Выбрать главу

Это обстоятельство имеет настолько судьбоносный характер для всего хода российской истории, что я буду к нему еще не раз возвращаться на страницах данного исследования.

1.3.2.2. Монгольский трансфер

Следующим сильным трансфером был монгольский, осу ществившийся в результате того, что называется «татаро-монгольским игом». По поводу применения термина «иго» среди историков идут бесконечные споры. По-видимому, данный термин в гораздо большей степени применим к периоду династии Юань в Китае или государства Ильханов в Иране. В то же время ни в Китай, ни в Иран монголы не смогли занести никакого «трансфера»; политический и социальный порядок этих стран в общем и целом остался прежним после того, как власть монголов потерпела крах.

В сравнении с этими странами с Русью произошла противоположная история: тяжесть «ига» для нее была существенно меньше, а степень влияния на политические институты – гораздо больше.

Определяющую роль монголы сыграли в трансформации принципа наследования княжеских столов. Они навсегда покончили с архаичным и крайне нестабильным «лествичным» принципом наследования великокняжеского престола и пресекли стихийную конкуренцию князей за верховенство над Русью. «Монгольский порядок» покончил с раздробленностью по той причине, что вопрос о власти стал решаться не по итогам княжеских междоусобиц, а по воле хана, который в русских летописях именовался «царем».
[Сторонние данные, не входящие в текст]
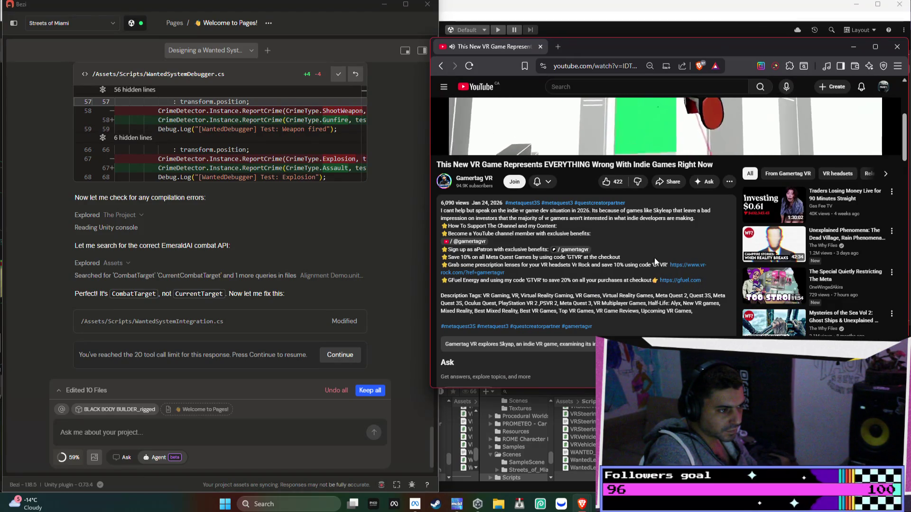
scroll(469, 233, "down", 4)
Ханская ставка являлась для русских князей своеобразным «университетом» управления нового типа, основанного совсем не на тех принципах, к которым они до того привыкли. В период пребывания в ставке они проходили школу управления подданными (включая ближайшее окружение) как рабами, причем такими же рабами в это время были и они сами. Покидая ставку, князья становились «вольноотпущенниками», правда, в отличие от римских вольноотпущенников, в любой момент могли превратиться обратно в рабов.

Вполне естественно, что по возвращении домой они устанавливали подобные отношения в своих владениях, что делалось не только из подражания, но и в силу необходимости усиливать репрессивный аппарат с целью собирать дань для монгольских хозяев.

В этих условиях уже не могла сохраняться та ‘полисубъектность’, которая так сближает Киевскую Русь с Западной Европой. Полностью уходят в прошлое такие ее элементы как вече, княжеская дружина, боярская вольница и т. п. На смену ‘полисубъектности’ бесповоротно приходит ‘моносубъектность’ деспотической власти.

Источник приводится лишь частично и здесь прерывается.